I tried to move on, millions of times, still missing what others had, friends, happiness, understanding, someone that would hold me and say its alright. I never had that and I watched others who did. I felt angry because all of these mean horrible, selfish, ignorant people that taunted me, hurt me, and tried to break me people, these children and adults had someone who loved them and hugged them and was there for them...So I grieve.....
They say "Leave the past behind you" but what if you are constantly reminded of the past? What about when your past pushes its way in front of you and says "Remember me!!" ? What happened when people said "Know your history so you wont repeat it" I think they where talking about more than just your next history test...I know that my life could have been better, it could have been the way I wanted it to be, but it wasn't, and I don't have the technology to go back in time and tell myself things I wish I had known.

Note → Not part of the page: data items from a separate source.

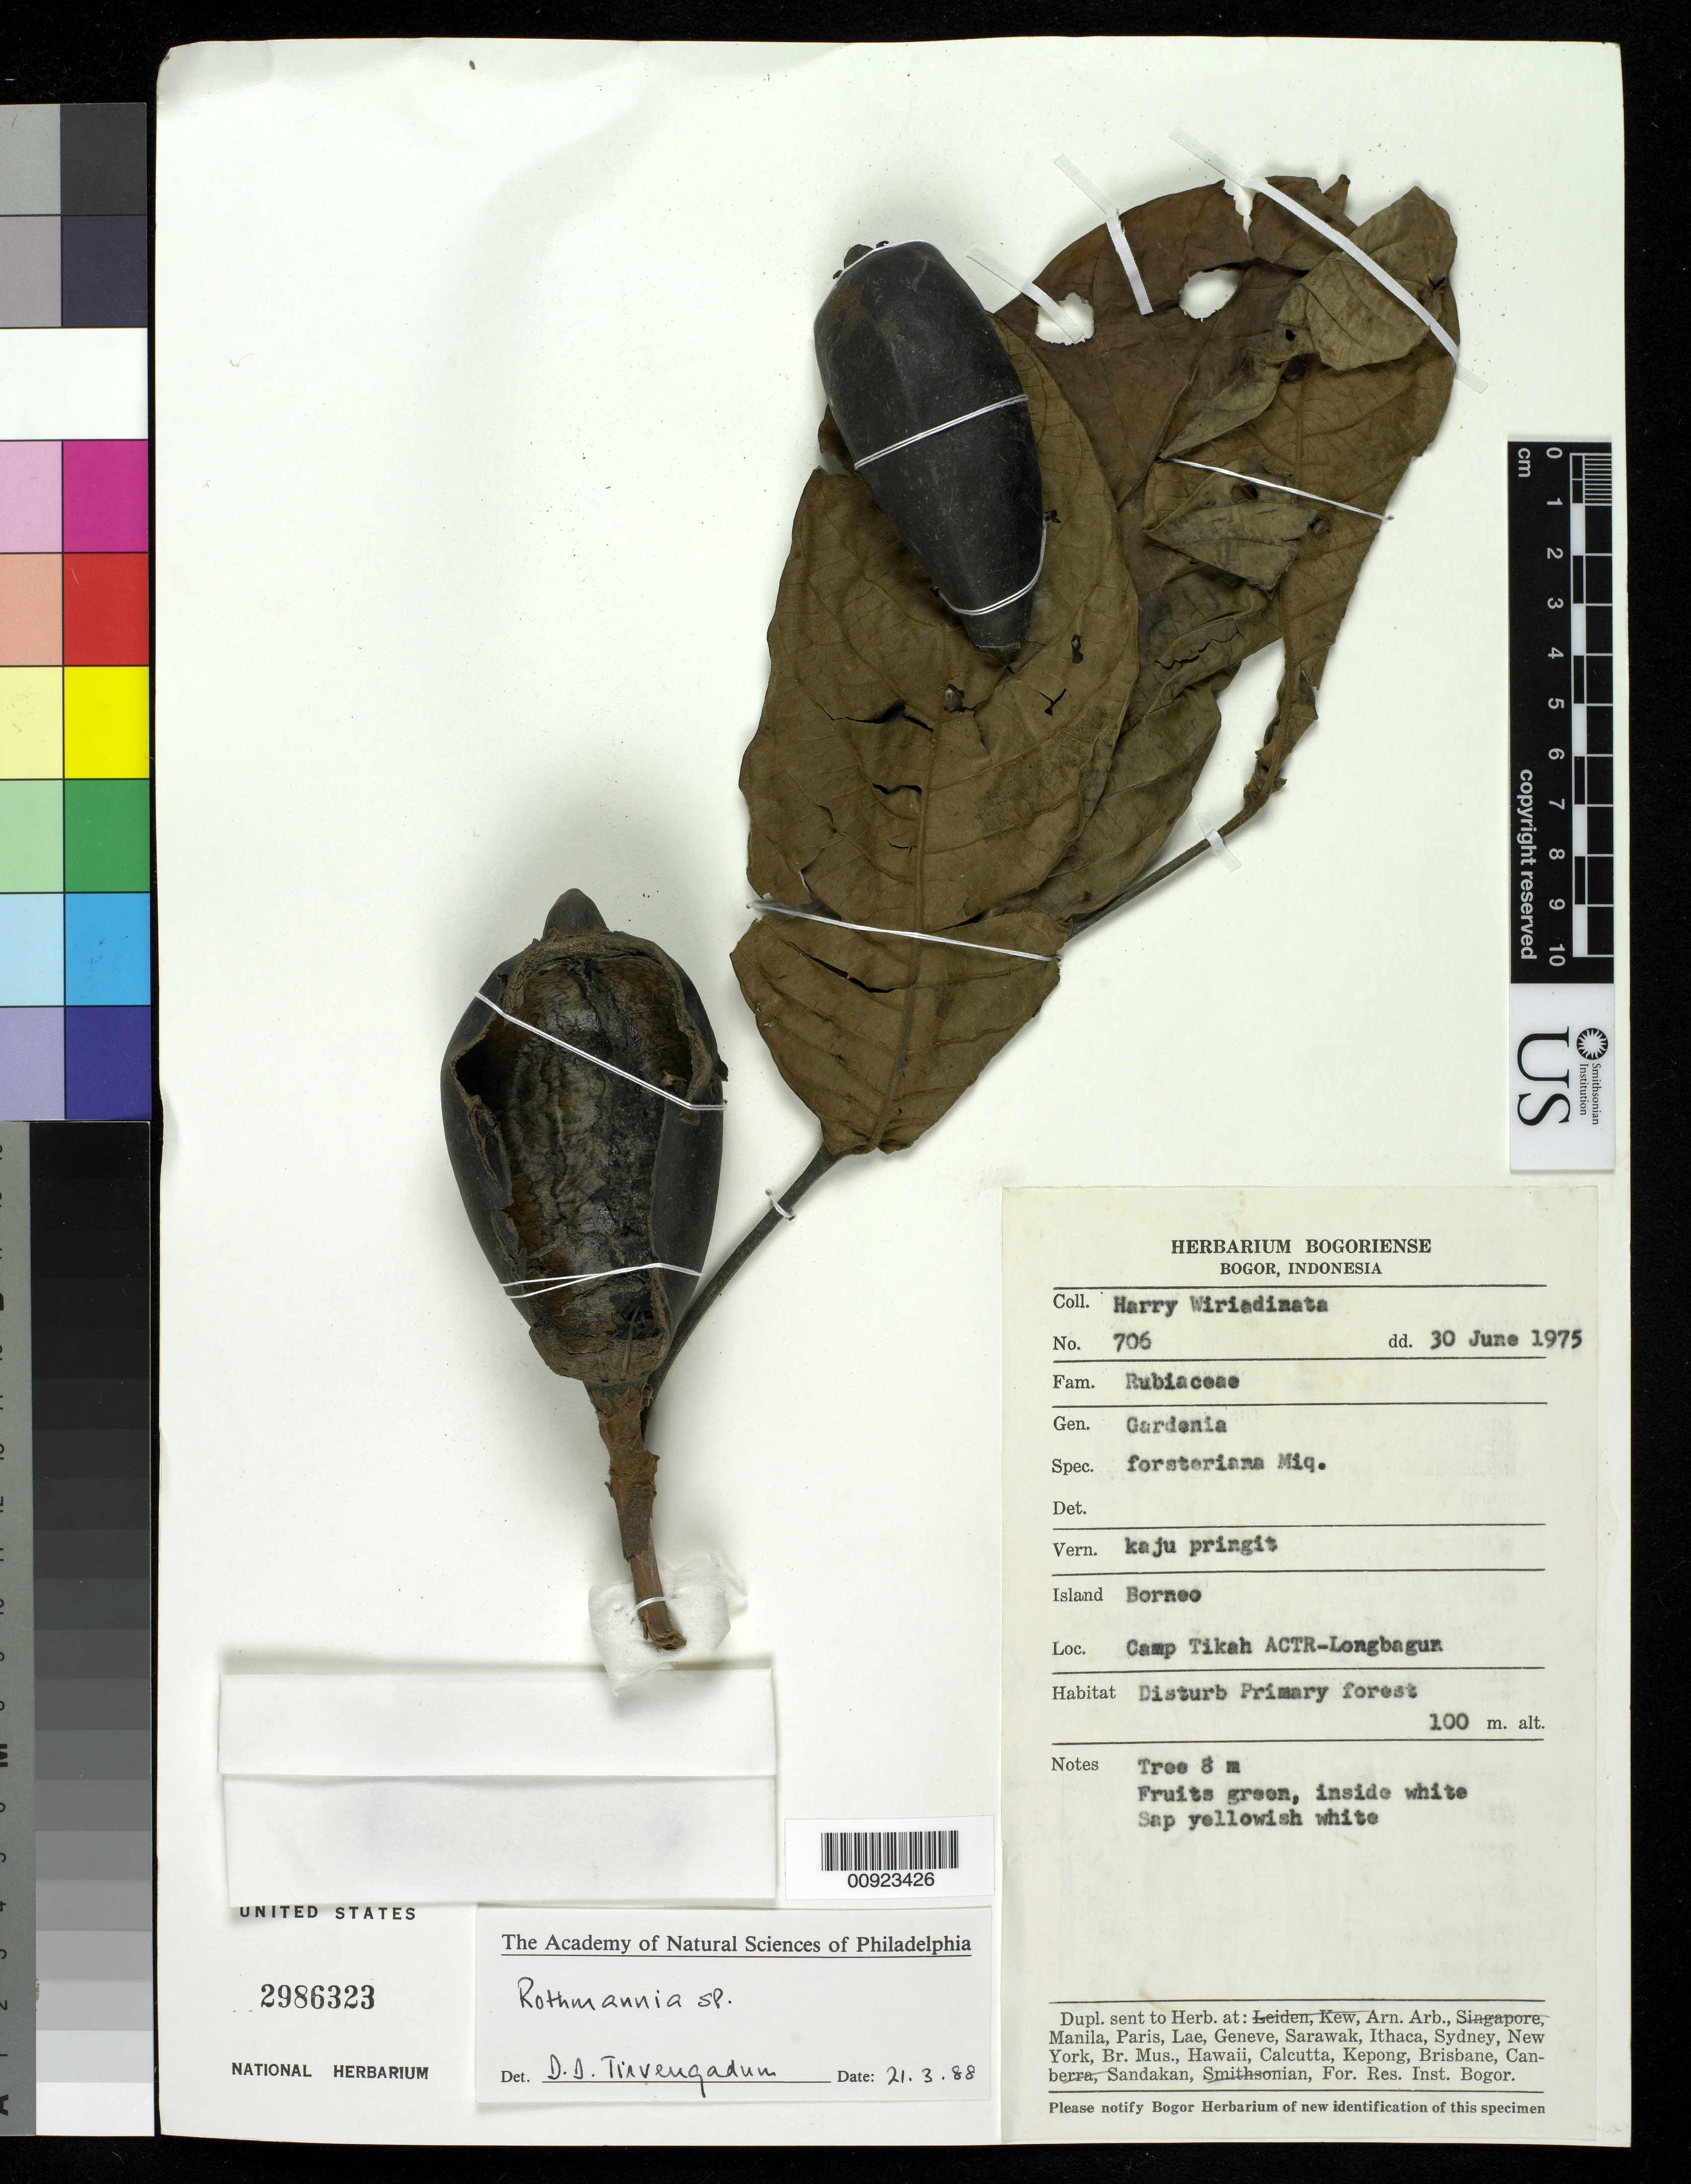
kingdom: Plantae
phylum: Tracheophyta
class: Magnoliopsida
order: Gentianales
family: Rubiaceae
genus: Rothmannia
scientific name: Rothmannia sp.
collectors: H. Wiriadinata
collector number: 706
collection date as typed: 30 Jun 1975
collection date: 1975-06-30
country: Indonesia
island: Borneo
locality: Camp Tikah ACTR=Longbagun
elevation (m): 100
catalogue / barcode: US 2986323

I wish I could tell myself to be more independent, to focus on my dreams and forget others, to hold my head up high and say the hell to what others think, I wish I could tell myself to stay away from my ex-boyfriend, that the guy with the glasses and spikey black hair liked me, that I should drop Home Economics and instead take English Honors, to not listen to my father and always listen to my mother, to hug my brother more often and encourage him more than anyone else, to spend as much time with Granny before it was too late, to visit my cousins more and offer them a home if they ever need it, to smile and take life slower, to be as happy as I can.....to live. So I grieve....
I weep and grieve over my life and what it could have been, tonight I shall cry myself to sleep. Tommrow I shall try again and work my way back up, start on a new life, one that I can change. Tell myself to slow down, to grow up yet keep my childishness, to work harder and study more, yet smell the roses and play with my niece. I will wake up and put a little bit more faith in the world, hope more, pray more, love more....and even Forgive more. I will wake up tommrow and I will thank the heavens that I am alive, that I have a home, food and clothes. I will work harder to be more enviormental, to plant more trees and plants. I will work harder to smile and enjoy the little things. I will give hugs even though I may not get one back. I will call up my elders and spend hours talking with them because I know that they are lonely. I will tell jokes and make my family smile. I will go to work and be a better employee. I will go to class's and be the best student I know I can be. I will be more, I will be stronger, I will be happy I will LIVE! But tonight....tonight I Grieve.